Mein Leben ist ungefähr so aufregend wie die Liste mit Börsenkursen in der Tageszeitung. Nur diejenigen, die es wirklich interessiert, und das bin in meinem Fall nur ich, können dem ganzen etwas abgewinnen.
Ich war schon als Kind das, was meine Eltern einen „Stubenhocker“ nannten. Die Verzweiflung, die sie deswegen empfanden, konnte ich jedoch nie nachvollziehen. Ich spielte. Allein in meinem Zimmer nahmen all jene Geschichten Gestalt an, die ich erst viel später zu Papier bringen sollte. Geschichten, genährt von all den Büchern, die mich immer schon und bereits früh umgaben.
Manche dieser Geschichten erzählte ich mir auf dem Bauch liegend damit beschäftigt, Puzzleteile aneinander zu fügen. Stundenlang konnte ich die Bilder zusammensetzen und wieder auseinander nehmen. Kein Wunder, dass meine Puzzle aus Kindertagen, die bei meinen Eltern im Keller auf ihre Renaissance warten, so manche ihrer Teile eingebüßt haben.
Da gab es die Bilder aus den Pippi-Langstrumpf-Filmen, Landschaften, Tierportraits und Märchenbilder, die, zerlegt in zwanzig, vierzig oder hundert Einzelteile, in ihren Kisten schlummerten.
Auch als ich älter wurde, das Puzzlen begleitete mich. Mit zwölf reichten mir die kleinen Bilder nicht mehr und ich wagte mich an größere Aufgaben. Zuerst waren es fünfhundert Teile, dann tausend; und ich erinnere mich noch gut an die Aufregung, die ich empfand, als mir bewusst wurde, welches Ziel ich mir da gesetzt hatte.
Komisch vielleicht, aber noch heute bin ich aufgewühlter, wenn ich ein Puzzle anfange, wenn ich den Berg der Stücke vor mir sehe, der zusammengesetzt und wieder „ganz“ gemacht werden will, als in dem Moment, wenn es fertig vor mir liegt. Und noch heute entstehen viele meiner Geschichten während ich auf dem Bauch liege und Teile zusammen setze.

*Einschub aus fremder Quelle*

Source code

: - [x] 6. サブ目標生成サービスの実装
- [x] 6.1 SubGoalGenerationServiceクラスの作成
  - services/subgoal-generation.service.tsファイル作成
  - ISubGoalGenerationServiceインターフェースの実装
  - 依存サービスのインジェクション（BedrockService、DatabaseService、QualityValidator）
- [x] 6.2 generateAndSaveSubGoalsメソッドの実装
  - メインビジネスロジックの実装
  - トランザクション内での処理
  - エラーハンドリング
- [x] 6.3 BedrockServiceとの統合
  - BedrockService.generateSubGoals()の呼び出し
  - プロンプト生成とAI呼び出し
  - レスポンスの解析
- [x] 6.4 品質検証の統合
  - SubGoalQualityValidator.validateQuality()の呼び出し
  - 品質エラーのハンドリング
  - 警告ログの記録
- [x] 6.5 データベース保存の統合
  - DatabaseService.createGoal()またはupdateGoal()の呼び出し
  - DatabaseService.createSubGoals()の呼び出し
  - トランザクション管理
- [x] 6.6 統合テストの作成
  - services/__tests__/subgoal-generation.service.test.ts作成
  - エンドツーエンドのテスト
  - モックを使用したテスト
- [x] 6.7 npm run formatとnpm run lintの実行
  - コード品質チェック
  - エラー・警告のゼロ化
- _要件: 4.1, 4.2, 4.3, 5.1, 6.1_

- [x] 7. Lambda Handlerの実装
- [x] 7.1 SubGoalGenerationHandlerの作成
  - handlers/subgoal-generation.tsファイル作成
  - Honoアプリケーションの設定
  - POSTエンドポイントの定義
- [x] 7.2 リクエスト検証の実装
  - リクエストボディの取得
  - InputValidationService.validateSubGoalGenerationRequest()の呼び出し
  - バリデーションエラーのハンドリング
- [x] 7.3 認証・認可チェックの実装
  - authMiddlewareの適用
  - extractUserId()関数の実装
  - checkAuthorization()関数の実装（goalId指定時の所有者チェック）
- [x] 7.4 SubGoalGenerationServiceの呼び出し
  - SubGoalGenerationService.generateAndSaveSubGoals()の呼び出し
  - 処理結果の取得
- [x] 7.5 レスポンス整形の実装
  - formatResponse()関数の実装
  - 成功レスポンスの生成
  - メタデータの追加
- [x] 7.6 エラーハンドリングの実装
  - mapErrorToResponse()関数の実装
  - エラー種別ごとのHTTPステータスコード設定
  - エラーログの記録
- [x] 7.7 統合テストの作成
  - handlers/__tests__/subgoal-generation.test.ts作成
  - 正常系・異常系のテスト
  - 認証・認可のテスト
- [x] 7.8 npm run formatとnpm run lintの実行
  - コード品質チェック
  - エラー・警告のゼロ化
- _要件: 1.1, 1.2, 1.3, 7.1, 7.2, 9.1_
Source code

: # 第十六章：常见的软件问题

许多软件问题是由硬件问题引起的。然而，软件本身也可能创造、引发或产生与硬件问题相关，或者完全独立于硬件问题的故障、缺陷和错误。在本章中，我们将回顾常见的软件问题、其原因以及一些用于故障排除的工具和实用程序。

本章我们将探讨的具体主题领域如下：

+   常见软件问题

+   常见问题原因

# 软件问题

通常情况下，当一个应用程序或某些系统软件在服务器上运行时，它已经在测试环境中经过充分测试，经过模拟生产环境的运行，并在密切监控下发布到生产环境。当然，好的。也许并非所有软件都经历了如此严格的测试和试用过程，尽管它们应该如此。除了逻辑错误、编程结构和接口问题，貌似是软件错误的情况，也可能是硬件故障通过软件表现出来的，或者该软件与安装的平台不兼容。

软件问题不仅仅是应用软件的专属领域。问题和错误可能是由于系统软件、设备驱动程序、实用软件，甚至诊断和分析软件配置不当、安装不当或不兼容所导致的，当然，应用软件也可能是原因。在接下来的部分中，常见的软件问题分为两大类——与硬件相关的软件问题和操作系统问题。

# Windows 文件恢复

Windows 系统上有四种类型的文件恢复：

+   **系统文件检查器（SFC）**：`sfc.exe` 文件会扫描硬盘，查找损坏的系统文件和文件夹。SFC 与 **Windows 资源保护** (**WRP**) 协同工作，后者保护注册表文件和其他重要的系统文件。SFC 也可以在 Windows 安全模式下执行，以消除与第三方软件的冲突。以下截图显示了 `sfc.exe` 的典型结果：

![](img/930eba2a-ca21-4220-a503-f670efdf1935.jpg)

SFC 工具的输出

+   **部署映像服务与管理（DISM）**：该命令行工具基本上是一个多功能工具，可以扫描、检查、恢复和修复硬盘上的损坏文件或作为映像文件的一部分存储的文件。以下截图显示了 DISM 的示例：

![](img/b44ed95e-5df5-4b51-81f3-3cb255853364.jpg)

Mich faszinieren Details. Es ist erstaunlich, wie gut ich so manches Kunstwerk kennen gelernt habe ohne es jemals in einem Museum bestaunt zu haben. Da Vincis „Verkündigung“, das größte Bild, das ich je zusammen gesetzt habe, ist mir hier noch in bester Erinnerung. Ich habe ein Jahr gebraucht, bis ich die mehr als dreizehntausend Teile dort platziert hatte, wo sie hingehörten, aber es ist ein so unglaublich schönes Bild, dass ich nie müde wurde, daran zu arbeiten. Auch, wenn „arbeiten“ sicherlich das falsche Wort ist.
Die Zahl der Teile hat sich im Lauf der Jahre stetig verändert, mal waren es mehr, dann wieder weniger. Ich habe Puzzle ohne Bild zusammen gesetzt, solche ohne Rand, welche, in denen dreidimensionale Bilder versteckt waren, Kugeln und Bauwerke. Aber immer noch und immer wieder empfinde ich die meditative Ruhe, die ich spüre, wenn ich auf der Suche nach dem ganz speziellen Teil bin, als zutiefst erfüllend; und das Finden dieses einen Teils, welches wieder neue Anlegemöglichkeiten eröffnet, wieder neue Herausforderungen mit sich bringt, das birgt ein Glücksgefühl in sich, das wohl nur diejenigen kennen, die, wie ich, verrückt genug sind, sich einem solchen Hobby zu verschreiben.